Things got monumentally worse yesterday.

In Hubs’s and I’s quest for the #movenorth, we’ve, in so many terms…lost a lot of money. Gone into some debt for him to take his job. I quit a job, albeit a minimum wage paying one, but a fun one. I loved the gym. He was “consulting” and was brought on full-time to his job just this month thus giving up other consulting clients for his job, and taking a pay-cut to do so. A pay cut. After taxes, etc…which his company will now be paying for, he will be bringing home significantly less than the past few months of “consulting” while also losing a significant amount of outside income. I am…kind of freaking out.

It was, in addition, non-negotiable.

My biggest fears: Are we going to be able to survive? Are we going to be able to not go bankrupt? Will we be able to eat? Will we be able to keep puppeh in kibble? Oh. Em. Gee. The list goes on and on, because while Hubs is incredibly supportive about me pursuing my dreams, the reality is – and I’m realizing this faster than he is – I need A job. It won’t likely be THE dream job, but I need…A job. And I’ve been applying, to part-time, freelance and full-time jobs. But guess what kids…the economy is still crap and well…I’ve had ONE interview since we moved up here. ONE.

I’ve applied to at least ten private schools, ten public schools for pretty much any position that will allow an uncertified teacher – substitute, teaching assistants, etc.. I found out the other day that Stamford Public Schools have SIX HUNDRED substitutes. They TURN teachers away. Same with Wilton. I need to follow up with a few other schools but can I just say…holy. Crap. Me teaching is likely not going to happen any time soon – I’ve still got my fingers crossed for grad school but in the mean time…

Crap crap crap crap.

I’ve begun, slowly, applying for more freelance jobs. Mostly because this teaching thing? Is going to be slow going and me? I love to write. A lot. I think you can tell by my blog right? Right. I might as well wait, wait for grad school or a private school gig, and do something I enjoy in the mean time that may just allow me to make some money. Keep your fingers crossed.

In addition to my quest for freelance gigs, my longing to teach, my marathon training, my soon to be tutoring, I recently started a project that has long been in the works – there’s about eight other bloggers – with a few others that are currently getting started on the site that haven’t been introduced yet. It’s a wedding blog. A blog that came to fruition at BlogHer and took this long (for me: 1 wedding, 1 move and a job and a half later) to get off the ground.

Currently, we’re in the middle of a redesign to make it a pretty wedding blog. Soon? I want to be bff with the big time wedding bloggers. Sharing pretty pictures and dreaming of the wedding that could have been. I loved my wedding, every minute of it – from my sister waking me up super early to give me my wedding gift, to having breakfast with my mom and sister in the morning, to stopping at our frequented liquor store in full wedding attire after the ceremony to get some champagne for the limo to the after party in our suite. I loved it. But I also love the thought of planning weddings – seeing everything come together – the details, the colors, the dresses, the coordinating – everything about weddings I love.

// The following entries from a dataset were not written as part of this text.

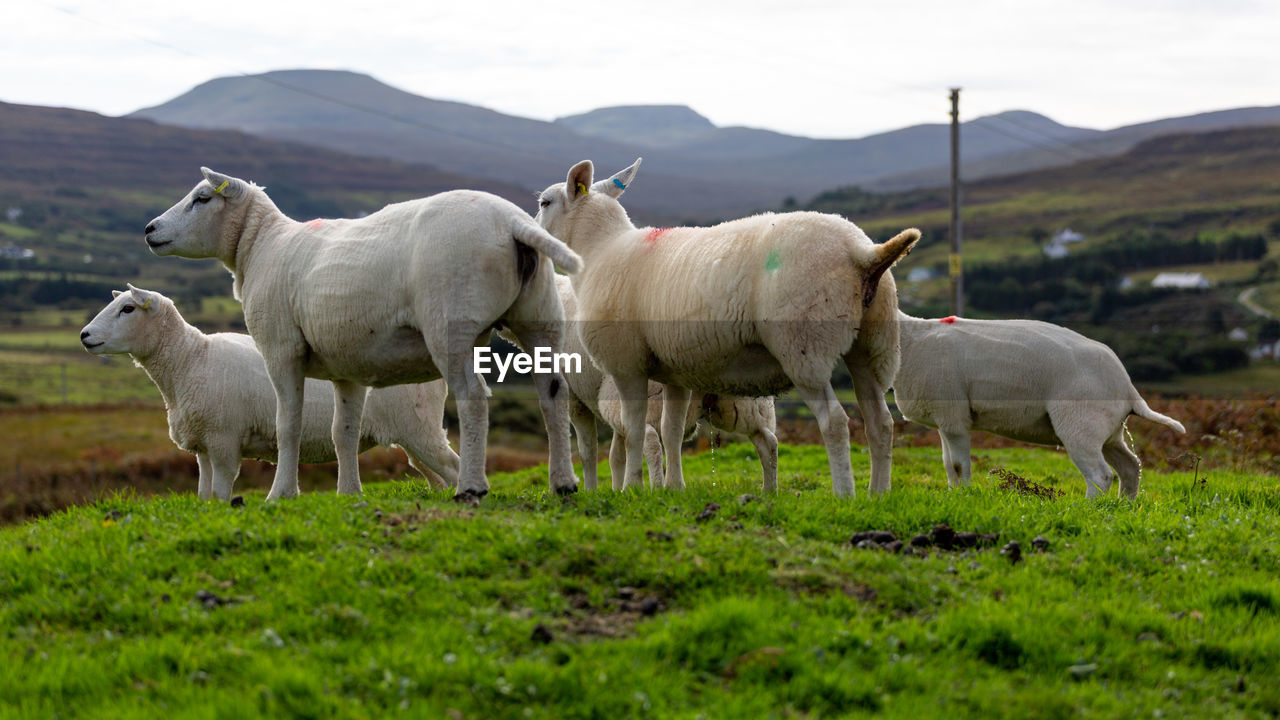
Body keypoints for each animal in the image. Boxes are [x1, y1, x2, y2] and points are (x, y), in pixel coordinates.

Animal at [78, 283, 460, 497]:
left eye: (128, 308)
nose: (84, 335)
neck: (190, 361)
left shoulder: (224, 440)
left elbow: (221, 492)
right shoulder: (203, 446)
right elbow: (204, 496)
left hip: (419, 429)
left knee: (453, 467)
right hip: (412, 437)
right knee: (436, 477)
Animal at [144, 167, 581, 499]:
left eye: (203, 198)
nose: (150, 229)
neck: (259, 247)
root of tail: (512, 221)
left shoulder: (281, 348)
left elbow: (289, 424)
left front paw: (281, 494)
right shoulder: (345, 366)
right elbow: (344, 433)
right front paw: (349, 493)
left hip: (451, 323)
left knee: (473, 397)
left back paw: (472, 487)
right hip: (538, 313)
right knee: (552, 392)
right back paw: (562, 484)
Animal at [535, 157, 916, 497]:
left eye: (545, 202)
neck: (599, 253)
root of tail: (862, 252)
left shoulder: (627, 365)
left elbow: (634, 431)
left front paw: (631, 489)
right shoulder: (673, 373)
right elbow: (670, 431)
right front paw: (674, 488)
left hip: (806, 346)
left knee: (835, 422)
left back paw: (845, 494)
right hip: (872, 345)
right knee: (880, 422)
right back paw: (878, 494)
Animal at [896, 311, 1182, 497]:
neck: (909, 340)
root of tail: (1128, 387)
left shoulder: (953, 416)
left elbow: (958, 466)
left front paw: (964, 498)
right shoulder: (943, 420)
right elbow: (948, 465)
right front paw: (953, 496)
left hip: (1081, 425)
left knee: (1101, 475)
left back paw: (1085, 510)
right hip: (1109, 431)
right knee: (1130, 467)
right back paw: (1125, 507)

So this blog, is a source for REAL bloggers to write about their weddings. Not that all wedding bloggers aren’t real bloggers but I just found that some of the wedding blogging out there is…less than stellar. And for some reason, I have a small condescending attitude towards bloggers who created their “blogs” to blog for a wedding blog. Or bloggers who write for a wedding blog who had never blogged before. I dunno, it just kind of turns me off. Judgemental I know, and I don’t claim to be the next Anne Frank but sometimes, you just want to read bloggers who can use a semi-colon properly. Am I right?

So, my project, unpaying but oh so fulfilling with some of the best bloggers out there (IMHO) is up and running: The Bridal Bloggette. And in the meantime, while I wait for my teaching dreams to come to reality, I’ll keep writing because it makes me happy and if there’s one thing I need to stay in our dour situation is happy.